[Design files in plain text]
○ ○ ○ ○ ○

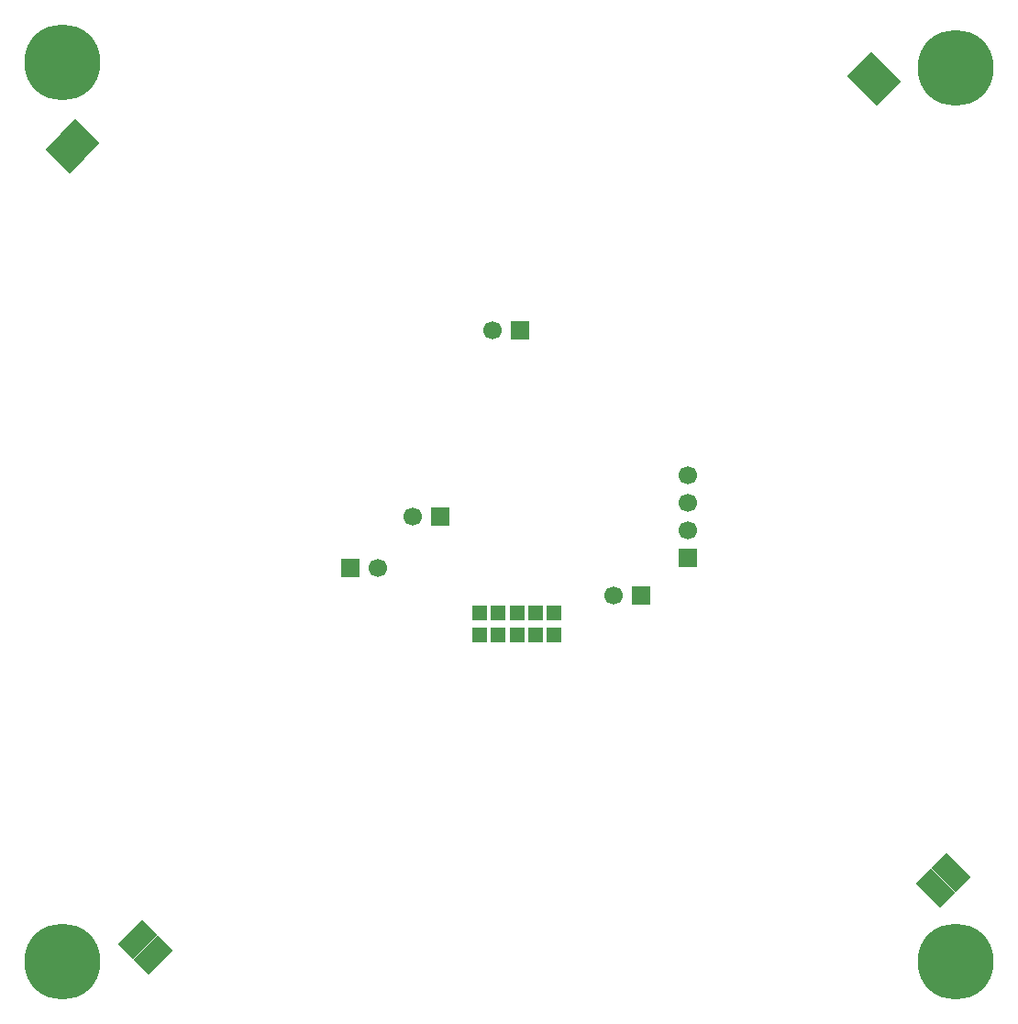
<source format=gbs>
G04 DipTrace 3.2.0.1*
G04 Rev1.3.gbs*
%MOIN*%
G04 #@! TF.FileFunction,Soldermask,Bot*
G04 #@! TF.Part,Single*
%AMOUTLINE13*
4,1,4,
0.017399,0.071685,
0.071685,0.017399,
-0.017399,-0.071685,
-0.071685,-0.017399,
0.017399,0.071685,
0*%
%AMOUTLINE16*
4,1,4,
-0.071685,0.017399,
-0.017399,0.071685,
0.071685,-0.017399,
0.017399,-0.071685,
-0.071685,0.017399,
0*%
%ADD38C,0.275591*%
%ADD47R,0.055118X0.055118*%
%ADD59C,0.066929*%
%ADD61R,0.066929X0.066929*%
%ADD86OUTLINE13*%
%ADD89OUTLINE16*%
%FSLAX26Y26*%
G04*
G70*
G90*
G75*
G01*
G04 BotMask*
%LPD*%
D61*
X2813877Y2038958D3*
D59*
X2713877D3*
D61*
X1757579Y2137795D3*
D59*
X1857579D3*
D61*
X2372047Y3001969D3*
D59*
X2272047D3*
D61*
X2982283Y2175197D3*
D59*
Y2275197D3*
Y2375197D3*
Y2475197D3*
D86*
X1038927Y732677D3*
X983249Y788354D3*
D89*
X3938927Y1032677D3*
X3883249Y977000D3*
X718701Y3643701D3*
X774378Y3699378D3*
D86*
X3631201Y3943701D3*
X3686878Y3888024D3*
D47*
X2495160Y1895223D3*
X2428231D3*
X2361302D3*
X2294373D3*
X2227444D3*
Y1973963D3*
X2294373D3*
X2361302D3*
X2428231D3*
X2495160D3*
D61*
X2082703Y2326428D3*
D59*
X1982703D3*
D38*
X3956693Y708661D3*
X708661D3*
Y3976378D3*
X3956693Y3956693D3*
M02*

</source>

○ ○ ○ ○ ○

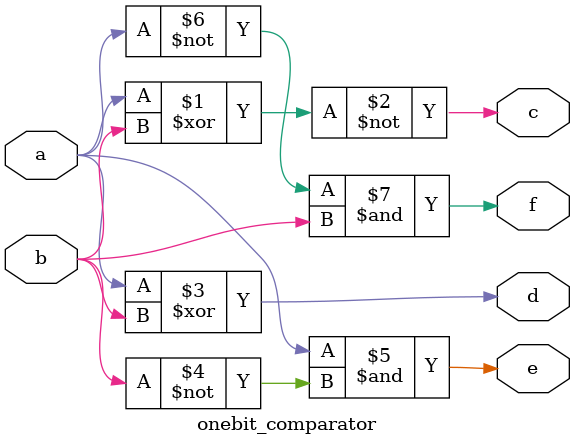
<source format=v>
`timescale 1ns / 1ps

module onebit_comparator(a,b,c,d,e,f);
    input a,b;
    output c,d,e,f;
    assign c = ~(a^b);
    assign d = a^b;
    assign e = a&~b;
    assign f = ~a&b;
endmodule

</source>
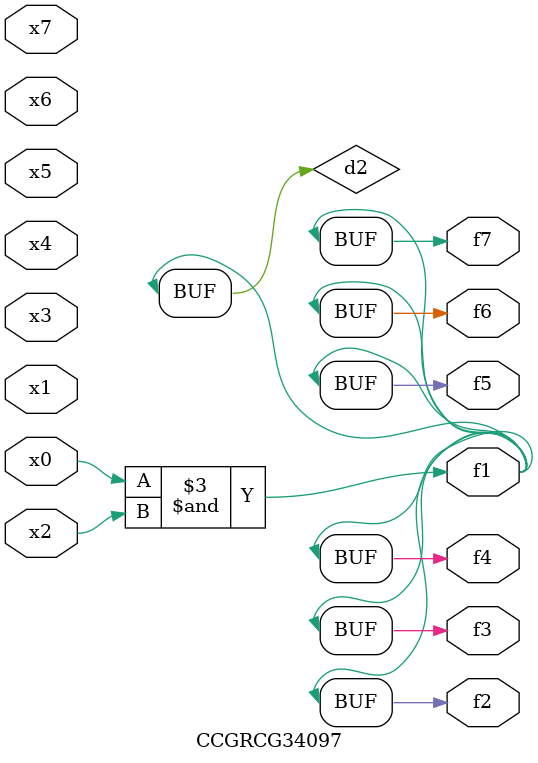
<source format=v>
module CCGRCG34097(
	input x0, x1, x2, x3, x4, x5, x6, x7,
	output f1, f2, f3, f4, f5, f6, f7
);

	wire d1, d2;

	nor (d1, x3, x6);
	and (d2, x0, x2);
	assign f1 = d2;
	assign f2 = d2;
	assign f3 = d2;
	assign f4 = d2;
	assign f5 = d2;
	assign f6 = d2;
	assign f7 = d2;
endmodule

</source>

○ ○ ○ ○ ○

> [Problem statement]: Look through the data above and return exactly the lines from the one that contains "X1038927Y732677D3*" to the one that contains "Y1973963D3*", inclusive, with nothing else.

> [Your solution]:
X1038927Y732677D3*
X983249Y788354D3*
D89*
X3938927Y1032677D3*
X3883249Y977000D3*
X718701Y3643701D3*
X774378Y3699378D3*
D86*
X3631201Y3943701D3*
X3686878Y3888024D3*
D47*
X2495160Y1895223D3*
X2428231D3*
X2361302D3*
X2294373D3*
X2227444D3*
Y1973963D3*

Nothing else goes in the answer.